------ RECORD SET ------
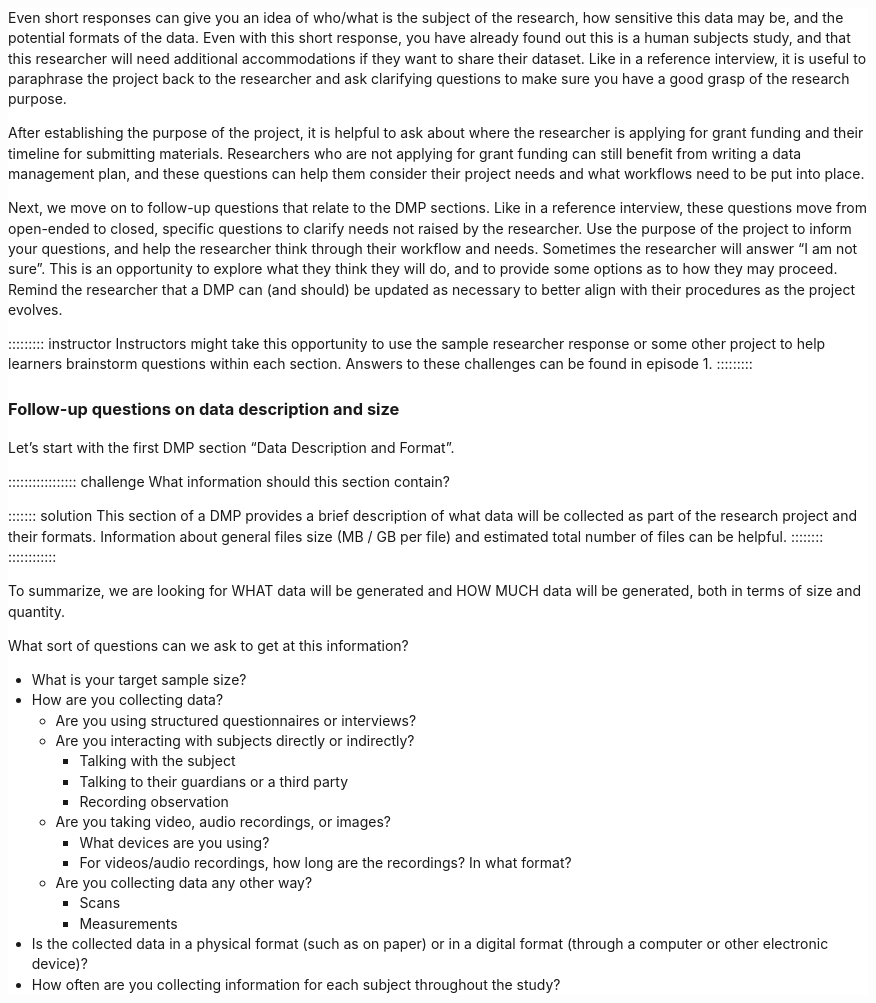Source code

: Even short responses can give you an idea of who/what is the subject of the research, how sensitive this data may be, and the potential formats of the data. Even with this short response, you have already found out this is a human subjects study, and that this researcher will need additional accommodations if they want to share their dataset. Like in a reference interview, it is useful to paraphrase the project back to the researcher and ask clarifying questions to make sure you have a good grasp of the research purpose.

After establishing the purpose of the project, it is helpful to ask about where the researcher is applying for grant funding and their timeline for submitting materials. Researchers who are not applying for grant funding can still benefit from writing a data management plan, and these questions can help them consider their project needs and what workflows need to be put into place.

Next, we move on to follow-up questions that relate to the DMP sections. Like in a reference interview, these questions move from open-ended to closed, specific questions to clarify needs not raised by the researcher. Use the purpose of the project to inform your questions, and help the researcher think through their workflow and needs. Sometimes the researcher will answer “I am not sure”. This is an opportunity to explore what they think they will do, and to provide some options as to how they may proceed. Remind the researcher that a DMP can (and should) be updated as necessary to better align with their procedures as the project evolves.

::::::::: instructor
Instructors might take this opportunity to use the sample researcher response or some other project to help learners brainstorm questions within each section. Answers to these challenges can be found in episode 1. 
:::::::::

### Follow-up questions on data description and size

Let’s start with the first DMP section “Data Description and Format”. 

::::::::::::::::: challenge
What information should this section contain?

::::::: solution
This section of a DMP provides a brief description of what data will be collected as part of the research project and their formats. Information about general files size (MB / GB per file) and estimated total number of files can be helpful. 
::::::::
::::::::::::

To summarize, we are looking for WHAT data will be generated and HOW MUCH data will be generated, both in terms of size and quantity.

What sort of questions can we ask to get at this information?

- What is your target sample size?
- How are you collecting data?
  - Are you using structured questionnaires or interviews?
  - Are you interacting with subjects directly or indirectly?
    - Talking with the subject
    - Talking to their guardians or a third party
    - Recording observation
  - Are you taking video, audio recordings, or images?
    - What devices are you using?
    - For videos/audio recordings, how long are the recordings? In what format?
  - Are you collecting data any other way?
    - Scans
    - Measurements
- Is the collected data in a physical format (such as on paper) or in a digital format (through a computer or other electronic device)?
- How often are you collecting information for each subject throughout the study?
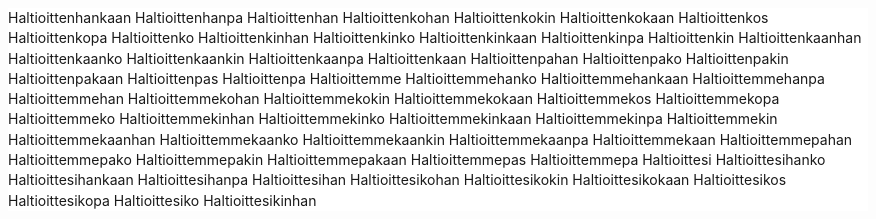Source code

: Haltioittenhankaan
Haltioittenhanpa
Haltioittenhan
Haltioittenkohan
Haltioittenkokin
Haltioittenkokaan
Haltioittenkos
Haltioittenkopa
Haltioittenko
Haltioittenkinhan
Haltioittenkinko
Haltioittenkinkaan
Haltioittenkinpa
Haltioittenkin
Haltioittenkaanhan
Haltioittenkaanko
Haltioittenkaankin
Haltioittenkaanpa
Haltioittenkaan
Haltioittenpahan
Haltioittenpako
Haltioittenpakin
Haltioittenpakaan
Haltioittenpas
Haltioittenpa
Haltioittemme
Haltioittemmehanko
Haltioittemmehankaan
Haltioittemmehanpa
Haltioittemmehan
Haltioittemmekohan
Haltioittemmekokin
Haltioittemmekokaan
Haltioittemmekos
Haltioittemmekopa
Haltioittemmeko
Haltioittemmekinhan
Haltioittemmekinko
Haltioittemmekinkaan
Haltioittemmekinpa
Haltioittemmekin
Haltioittemmekaanhan
Haltioittemmekaanko
Haltioittemmekaankin
Haltioittemmekaanpa
Haltioittemmekaan
Haltioittemmepahan
Haltioittemmepako
Haltioittemmepakin
Haltioittemmepakaan
Haltioittemmepas
Haltioittemmepa
Haltioittesi
Haltioittesihanko
Haltioittesihankaan
Haltioittesihanpa
Haltioittesihan
Haltioittesikohan
Haltioittesikokin
Haltioittesikokaan
Haltioittesikos
Haltioittesikopa
Haltioittesiko
Haltioittesikinhan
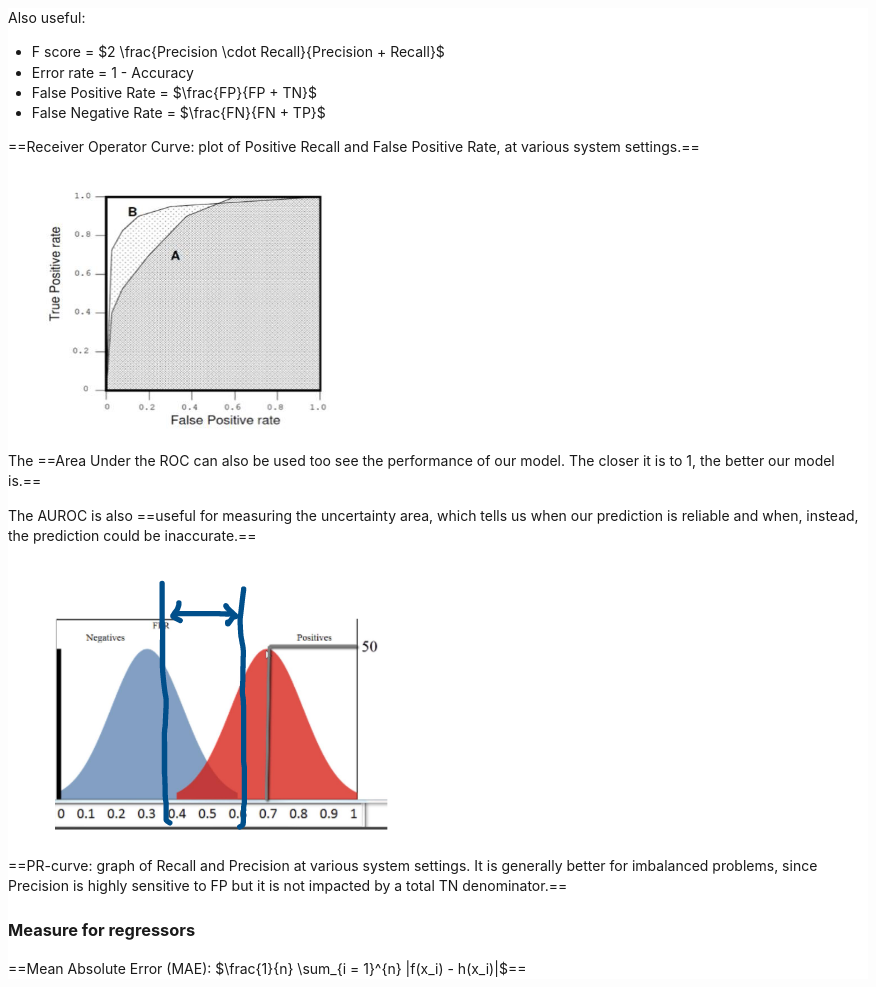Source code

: Also useful:
- F score = $2 \frac{Precision \cdot Recall}{Precision + Recall}$
- Error rate = 1 - Accuracy
- False Positive Rate = $\frac{FP}{FP + TN}$
- False Negative Rate = $\frac{FN}{FN + TP}$

==Receiver Operator Curve: plot of Positive Recall and False Positive Rate, at various system settings.==

![](../../../static/ML/roc.png)

The ==Area Under the ROC can also be used too see the performance of our model. The closer it is to 1, the better our model is.==

The AUROC is also ==useful for measuring the uncertainty area, which tells us when our prediction is reliable and when, instead, the prediction could be inaccurate.==

![](../../../static/ML/uncertainty.png)

==PR-curve: graph of Recall and Precision at various system settings. It is generally better for imbalanced problems, since Precision is highly sensitive to FP but it is not impacted by a total TN denominator.==

### Measure for regressors

==Mean Absolute Error (MAE): $\frac{1}{n} \sum_{i = 1}^{n} |f(x_i) - h(x_i)|$==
------
● **EXERCISE PROMPT**
Convert the lines from the start of the records through the line containing "After establishing the" into a Markdown table with the columns Row and Line. Number the rows, skip blank lines, and omit the pictures.

● **COMPLETED TASK**
| Row | Line |
|---|---|
| 1 | Source code |
| 2 | : Even short responses can give you an idea of who/what is the subject of the research, how sensitive this data may be, and the potential formats of the data. Even with this short response, you have already found out this is a human subjects study, and that this researcher will need additional accommodations if they want to share their dataset. Like in a reference interview, it is useful to paraphrase the project back to the researcher and ask clarifying questions to make sure you have a good grasp of the research purpose. |
| 3 | After establishing the purpose of the project, it is helpful to ask about where the researcher is applying for grant funding and their timeline for submitting materials. Researchers who are not applying for grant funding can still benefit from writing a data management plan, and these questions can help them consider their project needs and what workflows need to be put into place. |